Before decorating your tree with lights, make sure each light is securely in place, the strand is intact, and no wires are exposed. Designate one person as the “light un-plugger” so there’s no question about who is unplugging the lights each night.
Every year, U.S. fire departments respond to roughly 210 Christmas tree fires.
Infrequent as they are, these events can be expensive — and even deadly. In fact, home Christmas tree fires cause an average of 6 civilian deaths, 16 civilian injuries and $16.2 million in property damage annually, according to the National Institute of Standards and Technology’s (NIST) National Fire Research Laboratory. One of the biggest holiday fire hazards is a dry Christmas tree.
To underscore the importance of watering a Christmas tree, NIST did a fire safety demonstration to show the speed at which a dry tree will catch on fire and spread compared to a watered tree. Within seconds, the dry tree is engulfed in flames — and the fire starts to spread through the room.
Comparatively, the watered tree showed signs of smoke for some time, and the fire appeared to be containable. This gives residents a warning sign and a chance to escape before the fire consumes the room.
To help prevent Christmas tree fires:
- Cut natural trees at a 45-degree angle at the base and keep them secured in a stand with water.
- Keep the tree away from any sources of heat, including fireplaces, candles, free-standing heaters, or any other potential fire hazards.
- Water your tree daily.
- When the tree becomes dry or December 30 (whichever comes first), discard it on the curb for trash pick-up.
This helps to ensure Christmas trees bring joy — not property damage — to your home.
Restoring a home with fire damage
If a fire has already occurred, restoring your property back to its previous state isn’t always easy. It takes multiple, expensive steps to fix. According to home service pros and reviews site Angi.com, the average cost of fire restoration damage is $19,271.
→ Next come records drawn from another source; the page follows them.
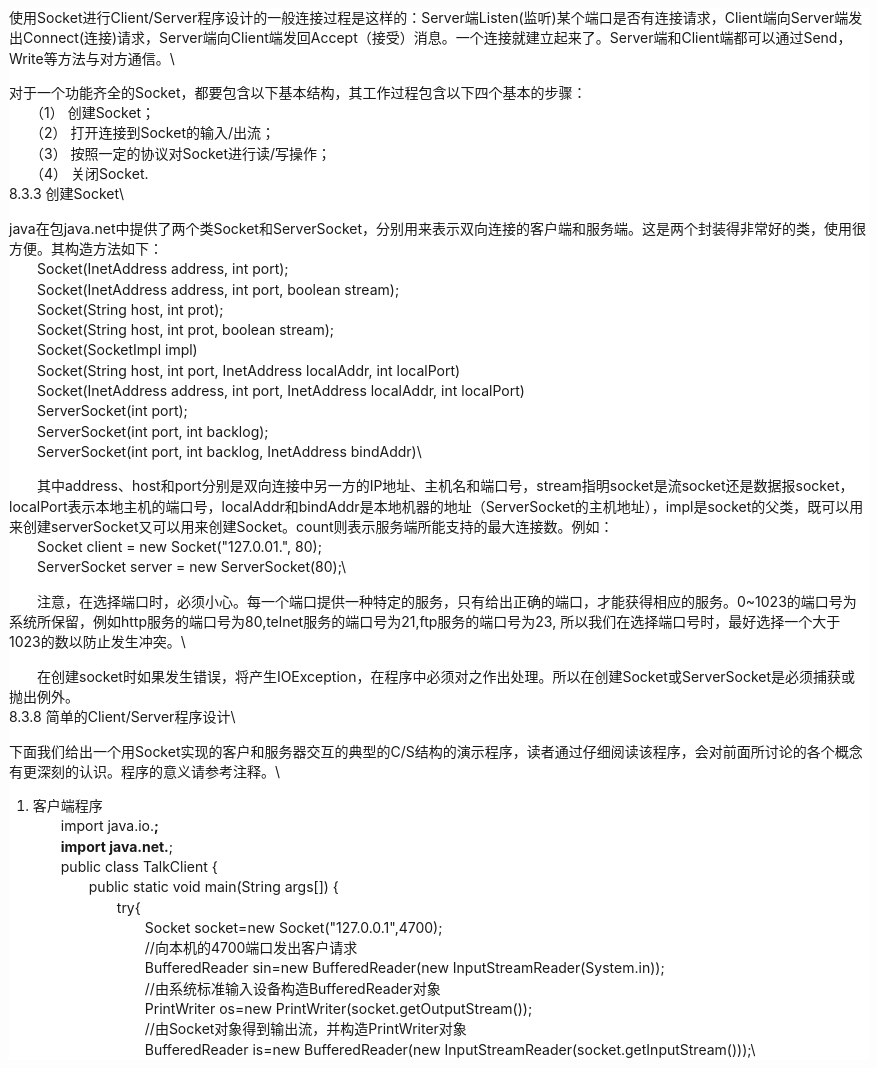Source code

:使用Socket进行Client/Server程序设计的一般连接过程是这样的：Server端Listen(监听)某个端口是否有连接请求，Client端向Server端发出Connect(连接)请求，Server端向Client端发回Accept（接受）消息。一个连接就建立起来了。Server端和Client端都可以通过Send，Write等方法与对方通信。\

对于一个功能齐全的Socket，都要包含以下基本结构，其工作过程包含以下四个基本的步骤：\
 　　（1） 创建Socket；\
 　　（2） 打开连接到Socket的输入/出流；\
 　　（3） 按照一定的协议对Socket进行读/写操作；\
 　　（4） 关闭Socket.\
 8.3.3 创建Socket\

java在包java.net中提供了两个类Socket和ServerSocket，分别用来表示双向连接的客户端和服务端。这是两个封装得非常好的类，使用很方便。其构造方法如下：\
 　　Socket(InetAddress address, int port);\
 　　Socket(InetAddress address, int port, boolean stream);\
 　　Socket(String host, int prot);\
 　　Socket(String host, int prot, boolean stream);\
 　　Socket(SocketImpl impl)\
 　　Socket(String host, int port, InetAddress localAddr, int
localPort)\
 　　Socket(InetAddress address, int port, InetAddress localAddr, int
localPort)\
 　　ServerSocket(int port);\
 　　ServerSocket(int port, int backlog);\
 　　ServerSocket(int port, int backlog, InetAddress bindAddr)\

　　其中address、host和port分别是双向连接中另一方的IP地址、主机名和端口号，stream指明socket是流socket还是数据报socket，localPort表示本地主机的端口号，localAddr和bindAddr是本地机器的地址（ServerSocket的主机地址），impl是socket的父类，既可以用来创建serverSocket又可以用来创建Socket。count则表示服务端所能支持的最大连接数。例如：\
 　　Socket client = new Socket("127.0.01.", 80);\
 　　ServerSocket server = new ServerSocket(80);\

　　注意，在选择端口时，必须小心。每一个端口提供一种特定的服务，只有给出正确的端口，才能获得相应的服务。0\~1023的端口号为系统所保留，例如http服务的端口号为80,telnet服务的端口号为21,ftp服务的端口号为23,
所以我们在选择端口号时，最好选择一个大于1023的数以防止发生冲突。\

　　在创建socket时如果发生错误，将产生IOException，在程序中必须对之作出处理。所以在创建Socket或ServerSocket是必须捕获或抛出例外。\
 8.3.8 简单的Client/Server程序设计\

下面我们给出一个用Socket实现的客户和服务器交互的典型的C/S结构的演示程序，读者通过仔细阅读该程序，会对前面所讨论的各个概念有更深刻的认识。程序的意义请参考注释。\
 1. 客户端程序\
 　　import java.io.**;\
 　　import java.net.**;\
 　　public class TalkClient {\
 　　　　public static void main(String args[]) {\
 　　　　　　try{\
 　　　　　　　　Socket socket=new Socket("127.0.0.1",4700); \
 　　　　　　　　//向本机的4700端口发出客户请求\
 　　　　　　　　BufferedReader sin=new BufferedReader(new
InputStreamReader(System.in));\
 　　　　　　　　//由系统标准输入设备构造BufferedReader对象\
 　　　　　　　　PrintWriter os=new
PrintWriter(socket.getOutputStream());\
 　　　　　　　　//由Socket对象得到输出流，并构造PrintWriter对象\
 　　　　　　　　BufferedReader is=new BufferedReader(new
InputStreamReader(socket.getInputStream()));\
Some of the fire damage restoration services you may need to include:
- Smoke damage
- Soot removal
- Furniture deodorizing
- Water damage (if sprinklers or hoses were used to put out the fire)
- Ozone treatment
There are five main types of fires, including kitchen oil fires, electrical fires, ordinary combustible fires, gas fires, and combustible metal fires.
The final restoration cost will depend on the extent of the damage and the size of your property (i.e., the larger your home, the more expensive the repair is likely to be).
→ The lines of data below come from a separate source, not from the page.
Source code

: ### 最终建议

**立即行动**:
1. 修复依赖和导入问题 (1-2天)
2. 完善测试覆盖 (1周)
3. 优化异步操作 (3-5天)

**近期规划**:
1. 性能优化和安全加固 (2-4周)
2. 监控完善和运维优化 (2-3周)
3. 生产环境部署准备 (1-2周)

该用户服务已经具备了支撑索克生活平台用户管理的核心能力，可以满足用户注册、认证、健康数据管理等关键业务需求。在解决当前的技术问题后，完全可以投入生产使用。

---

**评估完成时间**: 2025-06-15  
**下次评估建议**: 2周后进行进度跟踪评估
Selling a home with fire damage
After evaluating the costs, you may decide to forgo restoration services and sell your fire-damaged home.
Each state has different laws, but sellers are typically required to disclose any damage that impacts the property’s material value. It’s best to be up-front — citing any fire damage in the listing itself.
Depending on the extent of the fire damage, it may hinder your ability to sell your house on the market. If that’s the case, you might consider an alternative option: Selling it “as is” to a reputable homebuying company.
They typically don’t require you to make any repairs to the property in order to sell it. The process also tends to be faster and less tedious than a traditional home sale. Some homebuying companies can fast-track your closing to as little as 10 business days from the receipt of a signed contract.
No matter what you decide to do with your house, the important thing is that everyone is safe — and has the information they need to minimize the risk of a fire occurring again, during the holidays or year-round.
Note: This guide is for informational purposes only. Meridian Trust does not make any guarantees about the sufficiency of the content in or linked to from this blog post or that it is compliant with current law. The content within this blog post is not a substitute for legal advice or legal services. You should not rely on this information for any purpose without consulting a licensed lawyer in your area.